Catherine Austin Fitts, the former Assistant Secretary of HUD, has stated that what’s happening to our economy is “a criminally leveraged buyout”.

Also headed for the Congressional deep freeze are the Departments of Health and Human Services, Housing and Urban Development, Agriculture, Energy, and Justice, which will receive, altogether, $ 250 billion in federal funding in 2010. The military, the wars and the Department of Homeland Security, however, will get $ 700 billion, almost triple that. This is also more than the ‘defense’ budget of the rest of the world combined. But there’s no talk of reduction here.

While more and more Americans are signing up for food stamps, the Air Force’s C-17 cargo planes, at $ 330 million each, with a total program cost of $ 65 billion, got $ 2.5 billion from Congress in 2010 for ten of these planes that the Pentagon didn’t even ask for! That $ 2.5 billion, in 2010, could provide health care for 141,681 people, pay 6,138 public safety officers, 4,649 music and art teachers, and 4,568 elementary school teachers. There still would be enough left for 22,610 college scholarships, 46,130 Pell Grants, 1,877 affordable housing unite, renewable electricity for 382,679 homes and 29,630 free head Start programs – all for the cost of ten unasked for C-17s.

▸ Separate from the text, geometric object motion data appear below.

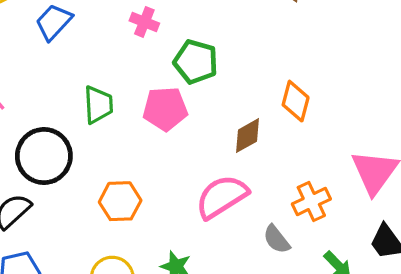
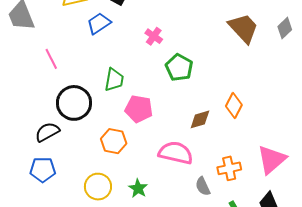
pink pentagon: (165, 109) -> (139, 109), moved
pink semicircle: (222, 197) -> (176, 153), turned 32

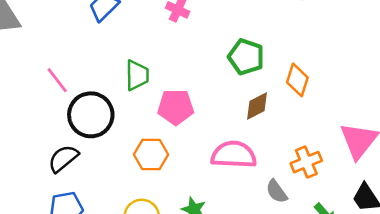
pink line: (51, 59) -> (57, 80), moved
green pentagon: (179, 68) -> (246, 57), moved

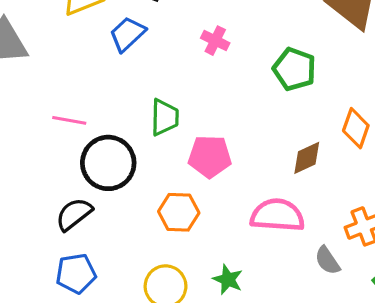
green pentagon: (246, 57) -> (294, 69), moved
pink line: (57, 80) -> (69, 120), turned -44

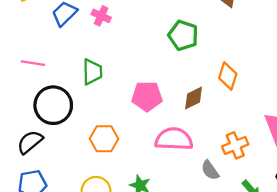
pink cross: (215, 41) -> (101, 16), moved
pink line: (69, 120) -> (33, 63), moved
pink pentagon: (210, 156) -> (147, 96), moved

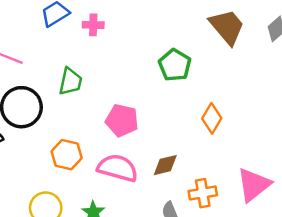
pink cross: (101, 16) -> (93, 25), turned -36
brown diamond: (194, 98) -> (165, 165), moved
pink semicircle: (174, 139) -> (118, 168), moved

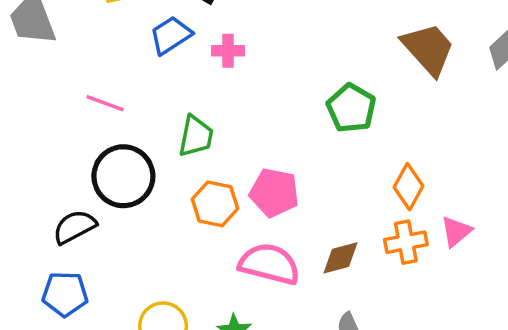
orange hexagon: (67, 155) -> (215, 204), moved
pink triangle: (254, 185) -> (456, 231), moved, size x0.6
orange cross: (203, 193) -> (406, 242), moved

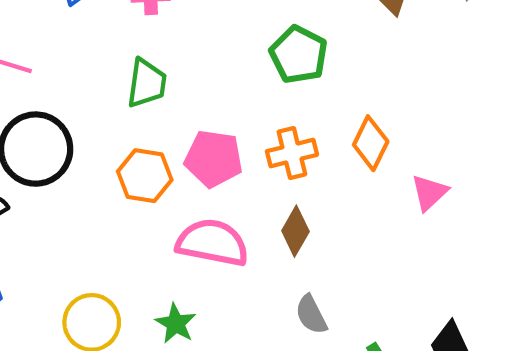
green trapezoid: (196, 136) -> (147, 83), moved
orange cross: (406, 242) -> (292, 153), moved
brown diamond: (341, 258) -> (295, 231), turned -42

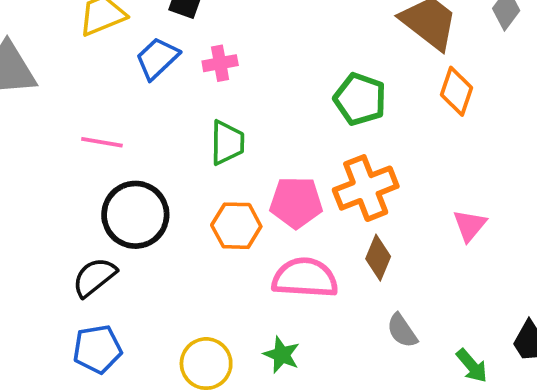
orange diamond: (371, 143) -> (456, 91), moved
orange cross: (292, 153) -> (366, 188), size x1.4
pink triangle: (429, 193) -> (470, 225), moved

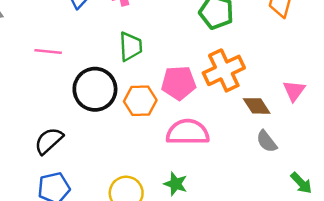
black circle: (135, 215) -> (95, 89), moved
brown diamond: (378, 258) -> (257, 106), moved, turned -52
gray semicircle: (402, 331) -> (267, 141), moved

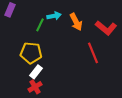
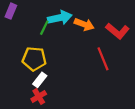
cyan arrow: (54, 16) -> (60, 18), size x1.5
orange arrow: (76, 22) -> (84, 24), turned -42

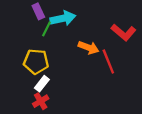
purple rectangle: (11, 11) -> (38, 11), moved, turned -48
orange arrow: (84, 24) -> (88, 48), moved

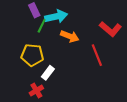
orange arrow: (88, 48) -> (70, 36), moved
white rectangle: (42, 84) -> (48, 73), moved

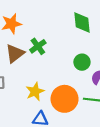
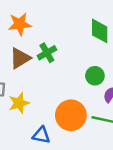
yellow star: (35, 92) -> (19, 103), moved

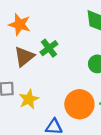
orange star: (20, 24) -> (20, 24), turned 30

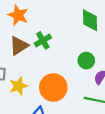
orange circle: (79, 104) -> (53, 87), moved

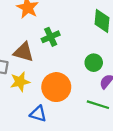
brown triangle: (19, 46) -> (23, 52), moved, turned 42

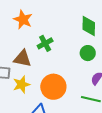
green circle: (94, 63) -> (88, 53), moved

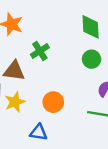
orange circle: (53, 87) -> (53, 102), size x0.7

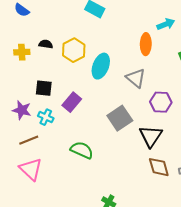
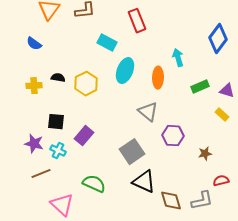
cyan arrow: (166, 24) -> (178, 58), turned -84
cyan ellipse: (101, 66) -> (125, 71), moved
black triangle: (151, 136) -> (144, 182), moved, turned -40
pink triangle: (31, 169) -> (62, 205), moved

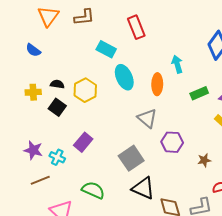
cyan ellipse: (125, 71) -> (124, 77), turned -45
black square: (56, 122) -> (57, 107), moved, turned 30

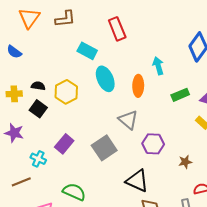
purple star: (33, 150) -> (14, 133), moved
gray square: (131, 158) -> (104, 148), moved
black triangle: (143, 188) -> (137, 181), moved

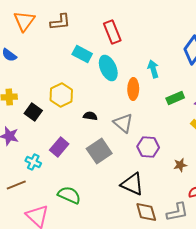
cyan ellipse: (105, 79) -> (108, 68), moved
black semicircle: (38, 86) -> (90, 116), moved

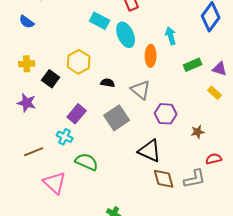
cyan cross: (33, 162) -> (65, 137), moved

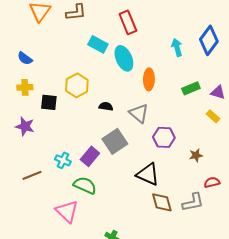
blue semicircle: (27, 22) -> (25, 58), moved
cyan arrow: (171, 36) -> (177, 47), moved
black square: (51, 79) -> (49, 102), turned -30
purple rectangle: (77, 114) -> (90, 156), moved
pink triangle: (55, 183) -> (67, 211), moved

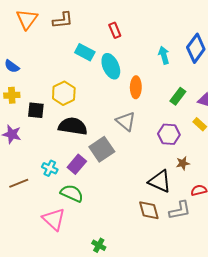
red rectangle: (128, 22) -> (115, 30), size x0.7
green rectangle: (191, 88) -> (178, 96), turned -30
black semicircle: (106, 106) -> (73, 126), moved, size x2.0
purple hexagon: (164, 137) -> (169, 134), moved
black triangle: (148, 174) -> (160, 181), moved

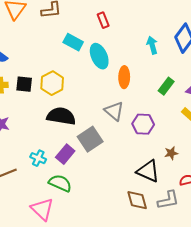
black square: (36, 110) -> (24, 84), moved
purple hexagon: (169, 134) -> (143, 124), moved

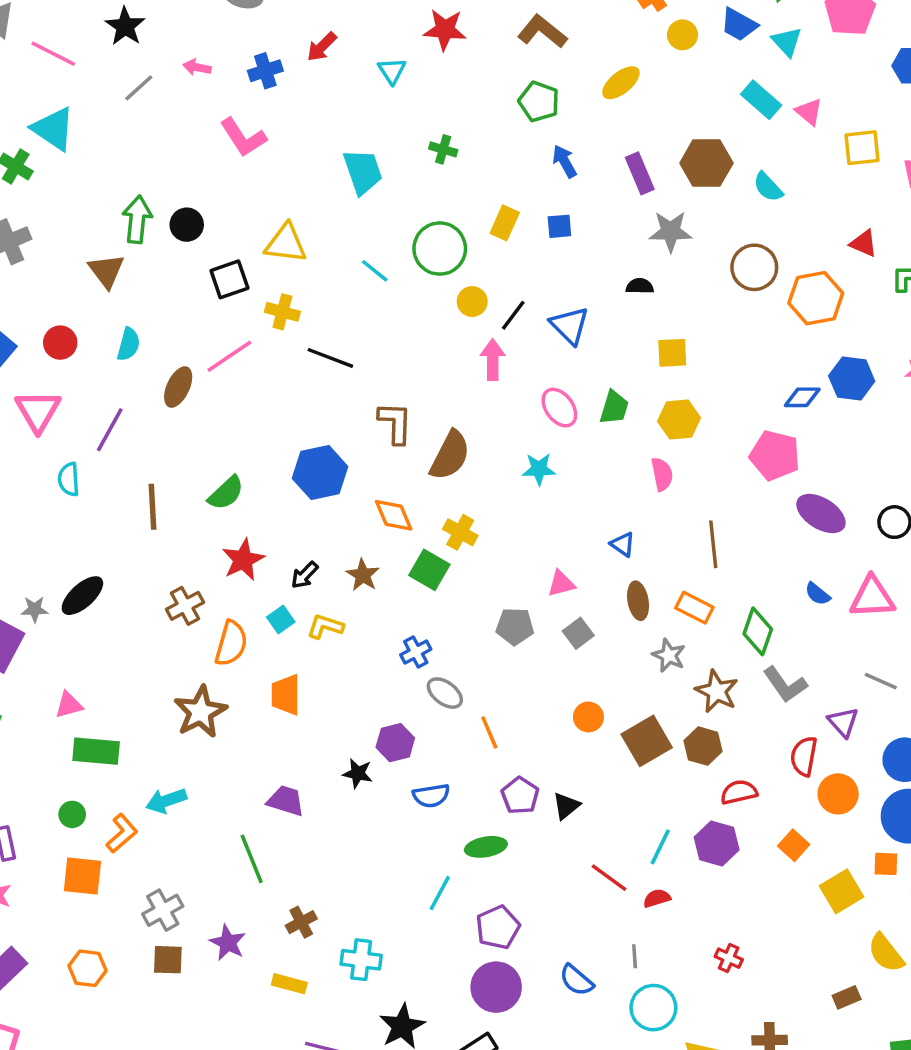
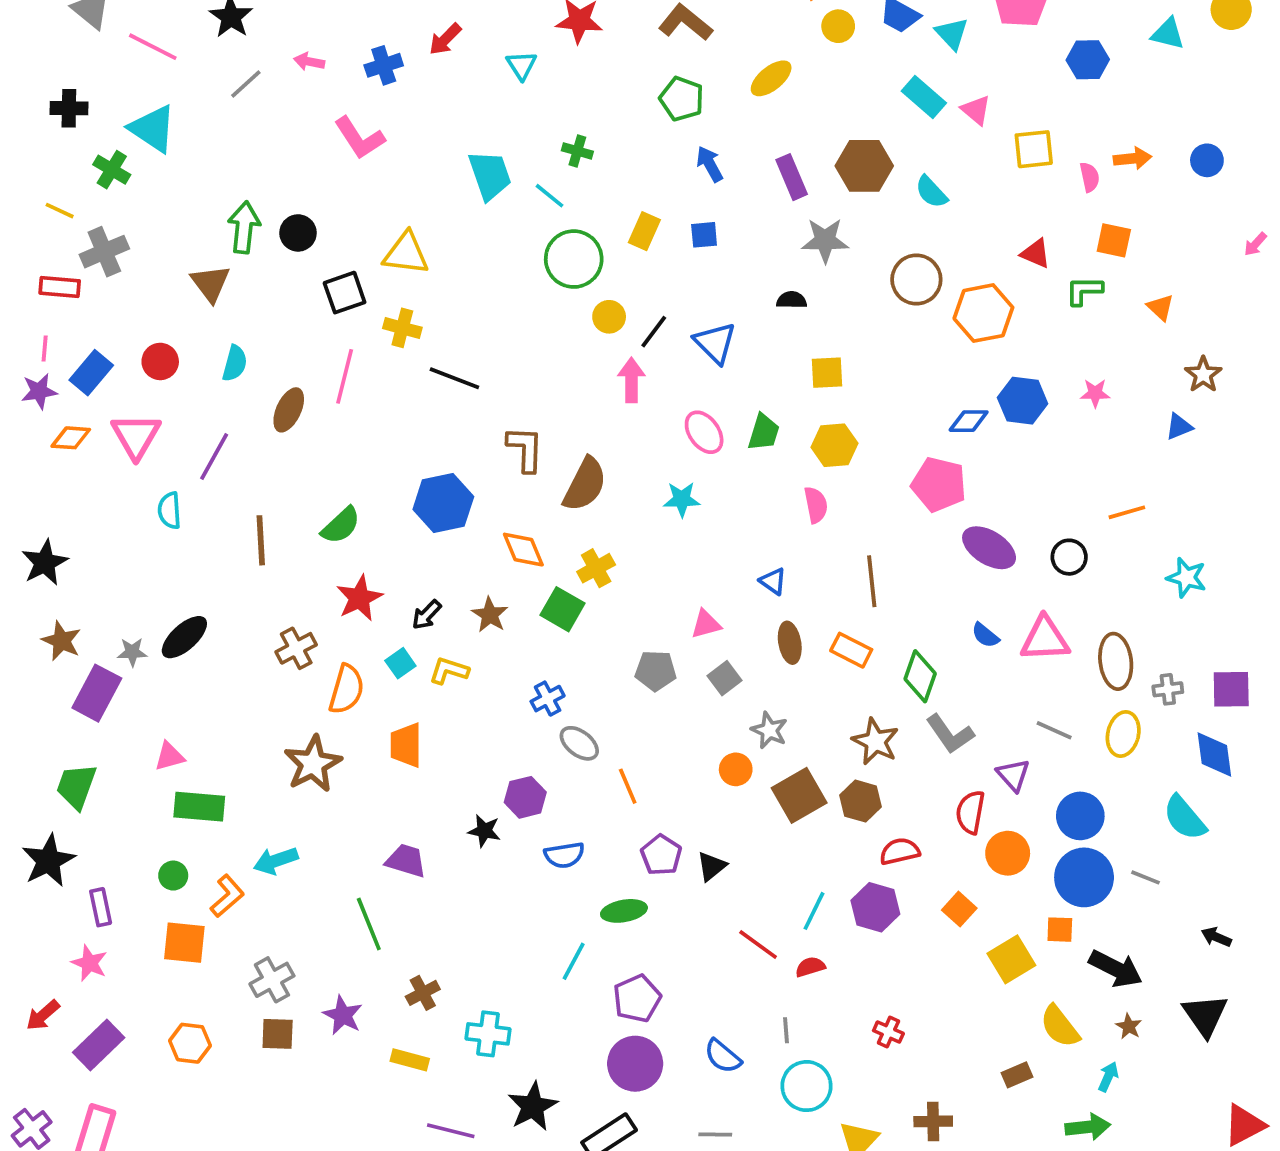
cyan line: (375, 271) -> (549, 196), moved
pink line: (229, 356) -> (345, 376), turned -42
yellow cross: (460, 532) -> (596, 568), turned 32
gray star: (669, 655) -> (769, 730), moved

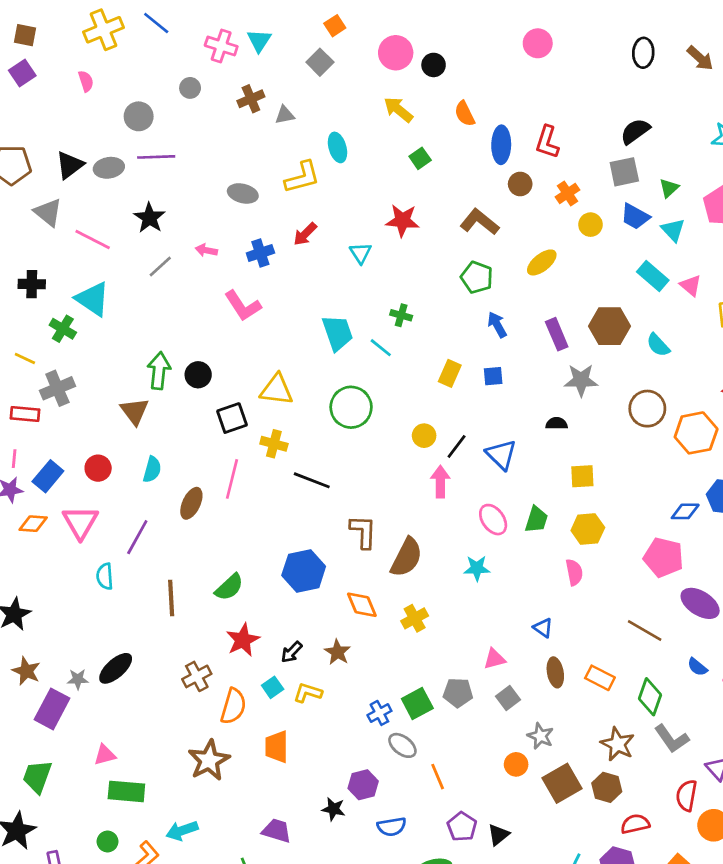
green circle: (574, 259) -> (351, 407), moved
brown line: (872, 581) -> (645, 630), moved, turned -54
green square: (562, 609) -> (417, 704), moved, turned 32

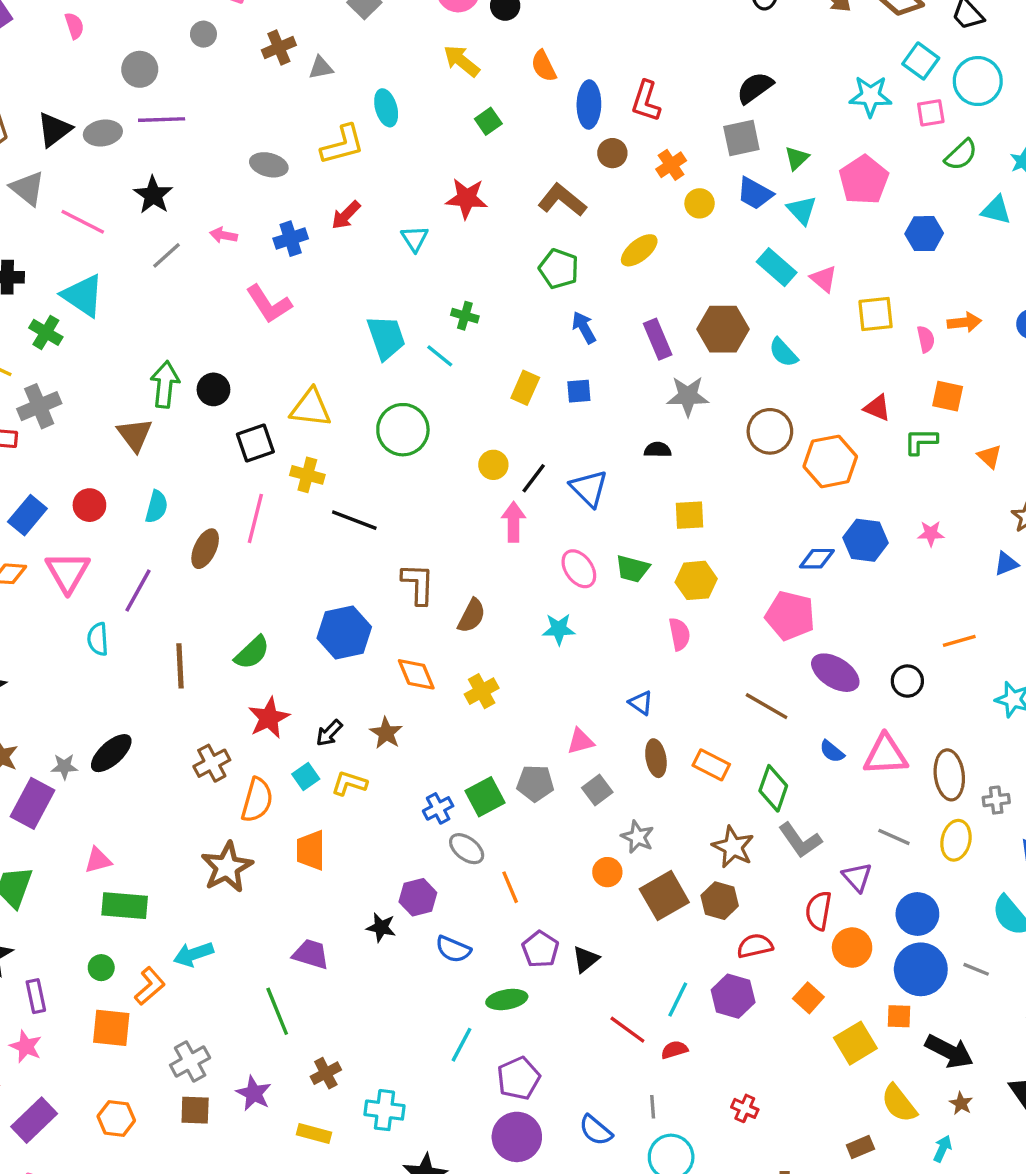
green trapezoid: (536, 520) -> (632, 569), turned 88
brown semicircle: (406, 557) -> (472, 616), size x0.7
blue semicircle: (392, 827) -> (453, 949), turned 32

Exempt also are the bank bailouts and interest on the national debt – $ 125 billion in 2010. And trillions over the next ten years will keep going to the same financial corporations that got trillions of our dollars in government guarantees and loans. The unemployed don’t feel too good about that.

Obama campaigned loudly for job creation, but eighteen months after his inauguration we’re still waiting for the bleeding to stop. Those people in Detroit, though – who see no signs of a “recovery” – do you suppose they’ll sit on their hands for another eighteen months?